Sometimes, it’s a bad idea to be average. When you look at average household debt in the United States, it becomes clear that average is nothing to aspire to. When you look at the average retirement savings in the United States, it’s obvious that you probably want to be well above average. The same thing is true when it comes to the average credit card debt in American households – you want to be above average!
Average Credit Card Debt in America
Credit card debt is creeping higher in the United States again, after dropping during the recession that followed the 2008 financial crisis. Here are some of the facts about what it means if you are average when it comes to credit card debt:
- Average household credit card debt: $7,150, according to the Federal Reserve.
- TransUnion reports that, on average, Americans are carrying higher balances.
- According to CreditCards.com, the average credit card debt per household with credit card debt is $15,956.
- The Survey of Consumer Payment Choice, published by the Federal Reserve Bank of Boston in January 2010, indicates that the average cardholder has 3.5 credit cards.
- Bankrate.com (as reported in U.S. News & World Report) says that 35% of credit card holders pay off their balances each month.
As you can see, being an average credit card holder is not a good thing.

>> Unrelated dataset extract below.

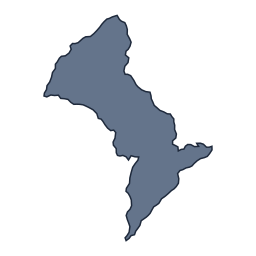 the district of Canelinha, Santa Catarina, Brazil
{"feature_id": "56859067B33823737687392", "entity_name": "Canelinha", "entity_type": "district", "adm_level": 2, "iso_a3": "BRA", "parent_name": "Brazil", "parent_adm1": "Santa Catarina", "projection": "robinson", "projection_center": [-48.796, -27.247], "detail": "fine", "context": "isolated", "style": "filled", "palette": "slate", "viewbox_px": 256, "rotation_deg": 0, "n_neighbors": 0, "source": "geoboundaries", "source_scale": "gbopen_adm2", "svg_char_len": 2267}
<svg xmlns="http://www.w3.org/2000/svg" viewBox="0 0 256 256"><path d="M134.5,234.7L135.7,231.2L137.8,228.4L139.9,225.4L141.2,220.7L143.5,219.1L146.2,217.2L148.2,215.4L150.1,213.3L152.2,209.4L153.7,206.8L156.0,205.4L158.8,203.4L161.5,198.8L165.3,196.1L168.2,193.6L171.5,190.5L174.1,188.8L176.2,186.6L178.4,183.3L178.8,178.7L177.6,173.6L180.0,170.5L182.7,169.7L186.1,167.9L189.6,167.1L192.0,165.9L194.1,163.5L197.1,160.8L200.5,158.6L204.4,157.6L207.3,156.4L209.6,153.6L212.0,149.9L211.9,146.3L209.2,147.2L206.5,147.2L203.4,144.2L200.4,143.2L196.7,143.3L198.6,146.4L194.4,146.6L190.8,144.6L187.7,144.5L185.4,146.2L183.9,149.1L181.2,149.4L178.3,150.9L177.9,146.9L175.7,145.7L172.6,144.2L172.6,140.8L175.8,138.0L176.4,134.0L174.6,129.5L174.7,125.2L173.8,121.9L173.8,118.9L171.9,116.7L170.3,114.0L167.2,113.8L163.8,111.9L159.9,110.4L156.7,107.5L154.2,105.4L152.7,101.8L151.3,98.8L151.0,95.8L150.0,92.2L145.7,91.6L141.6,89.8L137.9,86.8L136.0,84.6L133.8,80.3L130.7,75.7L127.7,74.3L125.1,74.3L123.9,71.0L124.8,66.3L128.0,62.6L128.8,57.8L125.4,55.0L126.0,51.2L128.2,49.3L130.0,46.2L131.1,42.2L129.7,38.9L127.2,34.3L127.3,29.5L126.3,25.8L124.8,22.6L121.4,21.2L119.4,19.4L117.1,15.4L112.3,16.9L109.3,18.4L106.8,19.1L104.0,21.8L101.8,24.3L99.9,27.0L96.8,30.6L93.8,33.7L90.4,36.5L85.7,36.8L83.0,38.3L81.0,40.1L78.1,42.7L75.1,43.6L72.5,43.5L70.1,46.0L71.2,49.3L69.0,53.1L65.4,55.8L61.4,56.3L59.4,58.2L57.2,62.0L55.4,64.2L55.4,68.5L52.5,72.5L51.5,77.3L49.7,82.0L47.0,85.7L46.5,89.6L44.4,93.1L44.0,96.0L46.8,96.9L50.8,95.0L54.6,95.5L58.4,95.2L60.7,98.4L64.4,98.7L68.0,99.4L70.9,102.4L73.8,104.3L76.8,104.2L79.6,104.3L83.1,104.8L86.0,106.1L88.7,107.4L93.1,109.8L96.8,113.6L98.3,118.4L101.1,119.1L102.9,121.3L105.0,124.7L107.6,128.1L110.7,130.6L113.7,130.1L115.7,132.5L115.0,138.2L113.1,142.1L113.4,145.2L116.2,148.6L116.3,152.8L117.5,155.4L119.9,156.0L122.9,155.4L126.1,156.8L128.5,160.0L131.1,155.7L134.9,156.8L138.7,157.0L137.9,160.2L135.1,163.7L132.7,167.3L131.2,172.4L129.9,177.9L129.5,183.4L126.4,188.3L126.0,191.3L128.2,193.3L130.0,196.5L131.3,200.0L131.6,205.7L130.0,209.3L127.5,211.9L126.2,215.5L127.3,219.4L128.6,222.8L129.9,226.6L129.1,232.3L126.9,235.8L125.1,237.8L126.1,240.6L129.1,238.4L131.1,235.6L134.5,234.7Z" fill="#64748b" stroke="#1e293b" stroke-width="1.5"/></svg>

One of the things I found most interesting was the difference between the average household credit card debt — which assumes that every household carries credit card debt — and the amount of credit card debt held by households with that type of debt. Things come into clear focus: If you have credit card debt, you are likely to have a significant amount of it. And credit card users are driving up the average debt overall.
Using a Credit Card vs. Having Credit Card Debt
It’s important to understand the difference between using a credit card and racking up credit card debt. From the information, it seems as though 65% of credit card users carry a balance month to month. That carried balance is credit card debt. The 35% of credit card users that pay off their cards each month may be using credit cards, but they aren’t accumulating credit card debt.
While it’s easy to point to the credit card debt data and say that credit cards are evil, the reality is that they are just financial tools. While credit card issuers may charge fees and high interest rates, the truth is that if you pay your bills on time, and pay off your balance each month, you won’t have to pay these fees. With the right planning and credit card strategy, you can make the most of credit card use, earning cash back, free travel, and discounted merchandise and gift cards.
The average American has credit cards. And the average credit card user builds up debt. It’s clear that you don’t want to be average in this regard. The average interest rate on credit cards, according to a November 29, 2012 survey from Bankrate.com, is 14.02% for fixed rate cards and 14.58% for variable rate cards. The latest information from the Federal Reserve also indicates that credit card balances increased by $2 billion between the second and third quarters of 2012. That’s a lot of interest being paid to credit card issuers. This is crazy when you can use a balance transfer credit card and get anywhere from 12-18 months with 0% interest.
Rather than being an average credit card user, you could save money by being a little bit unusual. Instead of carrying a balance, pay it off each month. That way, you avoid building up debt — and paying fees on it. You can put the interest you would have paid toward pursuits that actually benefit you, including investing so that you earn interest rather than pay it.
What do you think? Are you the typical credit card user?